The standards include changes to areas such as operating hours, documentation requirements, contracted staff, signage and more (see Eli's HCW, Vol. XVII, No. 5).

Another round of prospective payment system refinement corrections has resulted in yet one more update to the Home Health PPS Pricer.

CMS has updated the pricer "with a required logic fix and corrected revenue code rate factor," CMS explains in a notice to providers. You can download the new pricer online at
www.cms.hhs.gov/PCPricer/05_HH.asp.

You can get a look at the Joint Commission standards that will hit you next year if you're accredited by the organization.

The Joint Commission (formerly JCAHO) has issued its revamped home care standards on its Web site at
www.jointcommission.org/Standards/SII/sii_hc.htm.

The standards may look pretty different, even though they don't technically contain new requirements. Under the Standards Improvement Initiative, the Commission reorganized chapter overviews, standards, introductions, rationales, and elements of performance for ease of use. It also split, consolidated, reordered and renumbered standards.

The Commission Web site includes history-tracking reports to show the differences between the new and old format.

Florida's Medicare Fraud Strike Force has racked up three more home care convictions. A Miami-area mother and two daughters who ran two DME companies, a home health agency and an assisted living facility were convicted by a jury of fraud, false claims and kickback charges, according to a release from the U.S. Department of Justice.

The mother, Maria Hernandez, owned Action Best Medical Supplies Inc. while the daughters, Marta Jimenez and Maivi Rodriguez, owned Esmar Medical Equipment Inc., HHA A & A Medical Services Inc. and ALF M & M Comprehensive Inc. Patients testified at the trial that the women paid them cash kickbacks for use of their Medicare cards, according to the release.

They said they were falsely diagnosed with chronic obstructive pulmonary disease and prescribed unnecessary aerosol medications, including compounds. Medicare paid the sisters $14 million between 2000 and 2003 for the unnecessary medications, the DOJ says.

Strike Force-related prosecutions have netted 82 indictments of 142 defendants, the DOJ adds.

 • Meanwhile, Texas Attorney General Greg Abbott continues to pursue DME-related fraud in that state. The state's Medicaid Fraud Control Unit has arrested four Medicaid providers for DME fraud.

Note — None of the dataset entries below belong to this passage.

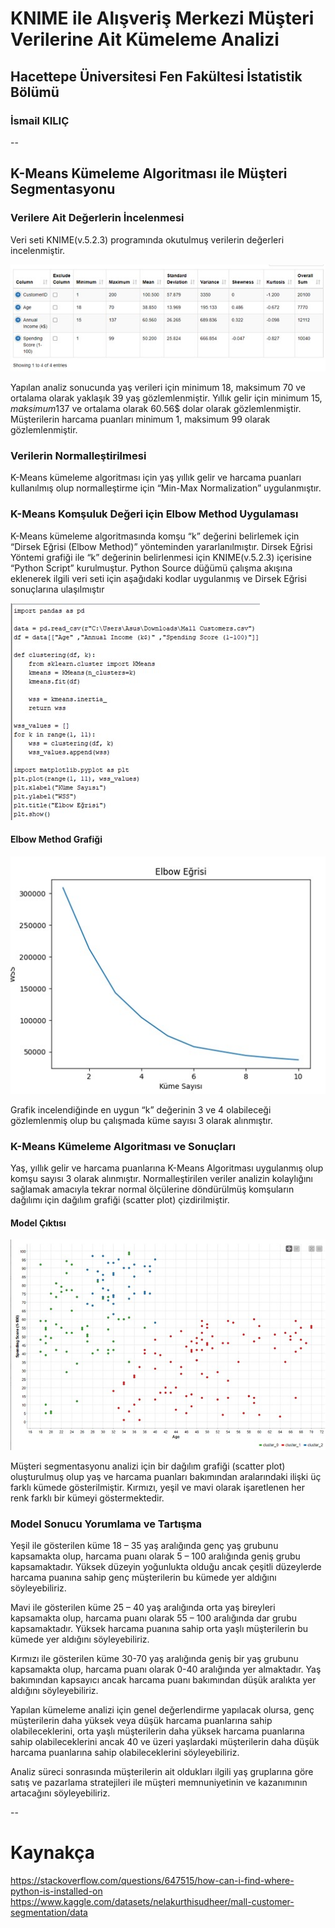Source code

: # KNIME ile Alışveriş Merkezi Müşteri Verilerine Ait Kümeleme Analizi

## Hacettepe Üniversitesi Fen Fakültesi İstatistik Bölümü

### İsmail KILIÇ 

--

## K-Means Kümeleme Algoritması ile Müşteri Segmentasyonu 

### Verilere Ait Değerlerin İncelenmesi

Veri seti KNIME(v.5.2.3) programında okutulmuş verilerin değerleri incelenmiştir.

![alt text](grafikler/grafik1.jpg)

Yapılan analiz sonucunda yaş verileri için minimum 18, maksimum 70 ve ortalama olarak yaklaşık 39 yaş gözlemlenmiştir.
Yıllık gelir için minimum 15$, maksimum 137$ ve ortalama olarak 60.56$ dolar olarak gözlemlenmiştir.
Müşterilerin harcama puanları minimum 1, maksimum 99 olarak gözlemlenmiştir.


### Verilerin Normalleştirilmesi
K-Means kümeleme algoritması için yaş yıllık gelir ve harcama puanları kullanılmış olup normalleştirme için “Min-Max Normalization” uygulanmıştır.


### K-Means Komşuluk Değeri için Elbow Method Uygulaması
K-Means kümeleme algoritmasında komşu “k” değerini belirlemek için “Dirsek Eğrisi (Elbow Method)” yönteminden yararlanılmıştır. 
Dirsek Eğrisi Yöntemi grafiği ile “k” değerinin belirlenmesi için KNIME(v.5.2.3) içerisine “Python Script” kurulmuştur. Python Source düğümü çalışma akışına eklenerek ilgili veri seti için aşağıdaki kodlar uygulanmış ve Dirsek Eğrisi sonuçlarına ulaşılmıştır 

![alt text](grafikler/grafik2.jpg)

#### Elbow Method Grafiği
![alt text](grafikler/grafik3.jpg)

Grafik incelendiğinde en uygun “k” değerinin 3 ve 4 olabileceği gözlemlenmiş olup bu çalışmada küme sayısı 3 olarak alınmıştır.

### K-Means Kümeleme Algoritması ve Sonuçları
Yaş, yıllık gelir ve harcama puanlarına K-Means Algoritması uygulanmış olup komşu sayısı 3 olarak alınmıştır.
Normalleştirilen veriler analizin kolaylığını sağlamak amacıyla tekrar normal ölçülerine döndürülmüş komşuların dağılımı için dağılım grafiği (scatter plot) çizdirilmiştir.

#### Model Çıktısı
![alt text](grafikler/grafik4.jpg)

Müşteri segmentasyonu analizi için bir dağılım grafiği (scatter plot) oluşturulmuş olup yaş ve harcama puanları bakımından aralarındaki ilişki üç farklı kümede gösterilmiştir.
Kırmızı, yeşil ve mavi olarak işaretlenen her renk farklı bir kümeyi göstermektedir.

### Model Sonucu Yorumlama ve Tartışma 
Yeşil ile gösterilen küme 18 – 35 yaş aralığında genç yaş grubunu kapsamakta olup, harcama puanı olarak 5 – 100 aralığında geniş grubu kapsamaktadır. Yüksek düzeyin yoğunlukta olduğu ancak çeşitli düzeylerde harcama puanına sahip genç müşterilerin bu kümede yer aldığını söyleyebiliriz.

Mavi ile gösterilen küme 25 – 40 yaş aralığında orta yaş bireyleri kapsamakta olup, harcama puanı olarak 55 – 100 aralığında dar grubu kapsamaktadır. Yüksek harcama puanına sahip orta yaşlı müşterilerin bu kümede yer aldığını söyleyebiliriz.

Kırmızı ile gösterilen küme 30-70 yaş aralığında geniş bir yaş grubunu kapsamakta olup, harcama puanı olarak 0-40 aralığında yer almaktadır. Yaş bakımından kapsayıcı ancak harcama puanı bakımından düşük aralıkta yer aldığını söyleyebiliriz.

Yapılan kümeleme analizi için genel değerlendirme yapılacak olursa, genç müşterilerin daha yüksek veya düşük harcama puanlarına sahip olabileceklerini, orta yaşlı müşterilerin daha yüksek harcama puanlarına sahip olabileceklerini ancak 40 ve üzeri yaşlardaki müşterilerin daha düşük harcama puanlarına sahip olabileceklerini söyleyebiliriz.

Analiz süreci sonrasında müşterilerin ait oldukları ilgili yaş gruplarına göre satış ve pazarlama stratejileri ile müşteri memnuniyetinin ve kazanımının artacağını söyleyebiliriz.


--

# Kaynakça
https://stackoverflow.com/questions/647515/how-can-i-find-where-python-is-installed-on
https://www.kaggle.com/datasets/nelakurthisudheer/mall-customer-segmentation/data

Humble, TX-based billing service Frazier Medical Marketing and its owners, Dyain Eligha Frazier and Tajuana Krischell Frazier, colluded with eight DME suppliers to bill Medicaid $6.1 million for supplies that were never furnished, according to Abbott. MFCU investigators arrested the Fraziers on June 10 at a luxury automobile dealership in Houston, the release says. The couple was attempting to trade in a 2006 Bentley for a new Mercedes-Benz and cash.

Authorities also arrested Charles Robertson Wickware and Vincent Alan Walker, operator of Dreammakers Medical Supply in Humble. Jacqueline Ann Briscoe, who operated Briscoe Medical Supply in Houston, is a fugitive.

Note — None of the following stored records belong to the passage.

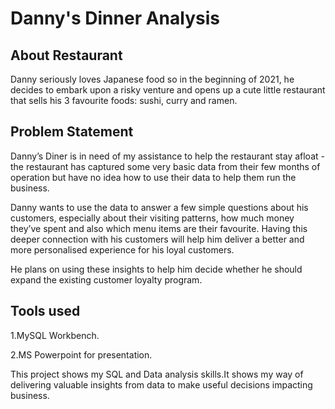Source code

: <h1>Danny's Dinner Analysis</h1>

<h2>About Restaurant</h2>
Danny seriously loves Japanese food so in the beginning of 2021, he decides to embark upon a risky venture and opens up a cute little restaurant that sells his 3 favourite foods: sushi, curry and ramen.

<h2>Problem Statement</h2>
Danny’s Diner is in need of my assistance to help the restaurant stay afloat - the restaurant has captured some very basic data from their few months of operation but have no idea how to use their data to help them run the business.


Danny wants to use the data to answer a few simple questions about his customers, especially about their visiting patterns, how much money they’ve spent and also which menu items are their favourite. Having this deeper connection with his customers will help him deliver a better and more personalised experience for his loyal customers.

He plans on using these insights to help him decide whether he should expand the existing customer loyalty program.

<h2>Tools used</h2>
1.MySQL Workbench.

2.MS Powerpoint for presentation.

This project shows my SQL and Data analysis skills.It shows my way of delivering valuable insights from data to make useful decisions impacting business.
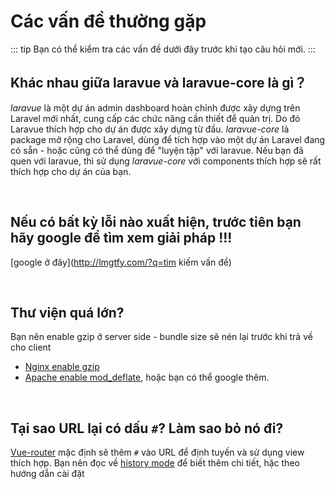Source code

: # Các vấn đề thường gặp

::: tip
Bạn có thể kiểm tra các vấn đề dưới đây trước khi tạo câu hỏi mới.
:::

## Khác nhau giữa laravue và laravue-core là gì？

*laravue* là một dự án admin dashboard hoàn chỉnh được xây dựng trên Laravel mới nhất, cung cấp các chức năng cần thiết để quản trị. Do đó Laravue thích hợp cho dự án được xây dựng từ đầu.
*laravue-core* lả package mở rộng cho Laravel, dùng để tích hợp vào một dự án Laravel đang có sẵn - hoặc cũng có thể dùng để "luyện tập" với laravue. Nếu bạn đã quen với laravue, thì sử dụng *laravue-core* với components thích hợp sẽ rất thích hợp cho dự án của bạn.

<br/>

## Nếu có bất kỳ lỗi nào xuất hiện, trước tiên bạn hãy google để tìm xem giải pháp !!!

[google ở đây](http://lmgtfy.com/?q=tìm kiếm vấn đề)

<br/>

## Thư viện quá lớn?

Bạn nên enable gzip ở server side - bundle size sẽ nén lại trước khi trả về cho client
- [Nginx enable gzip](https://easyengine.io/tutorials/nginx/enable-gzip)
- [Apache enable mod_deflate](https://tecadmin.net/enable-gzip-compression-apache-ubuntu/), hoặc bạn có thể google thêm.

<br/>

## Tại sao URL lại có dấu `#`? Làm sao bỏ nó đi?

[Vue-router](https://router.vuejs.org) mặc định sẽ thêm `#` vào URL để định tuyến và sử dụng view thích hợp. Bạn nên đọc về [history mode](https://router.vuejs.org/guide/essentials/history-mode.html) để biết thêm chi tiết, hặc theo hướng dẫn cài đặt
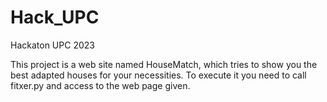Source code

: # Hack_UPC
Hackaton UPC 2023

This project is a web site named HouseMatch, which tries to show you the best adapted houses for your necessities.
To execute it you need to call fitxer.py and access to the web page given.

Six other providers surrendered voluntarily, the AG says: Demetria Monique Boston and Marcus Lee Jefferson of Anointed Medical Supply in Houston, Wilma Perkins Gibson of Perkins Mobility in Houston, Christopher Charles Williams of Resource Solutions Medical Supply in Houston, and Robert Christopher Turner and Jeffrey Bernard Scales of First American Medical Supplies in Humble.

Lots of home health agencies have signed up to try out P4P. The Home Health Pay for Performance demonstration project that lasts from Jan. 1, 2008 to Dec. 31, 2009 includes 569 home health agencies, CMS reports on its Web site.

In the demo project, HHAs from Connecti-cut, Massachusetts, Tennessee, Alabama, Georgia, Illinois and California were randomly assigned to either a study group or a control group. Study group agencies will have their patients' outcomes monitored during the demonstration and will be eligible for incentive payments (see more demo details in Eli's HCW, Vol. XVI, No. 22).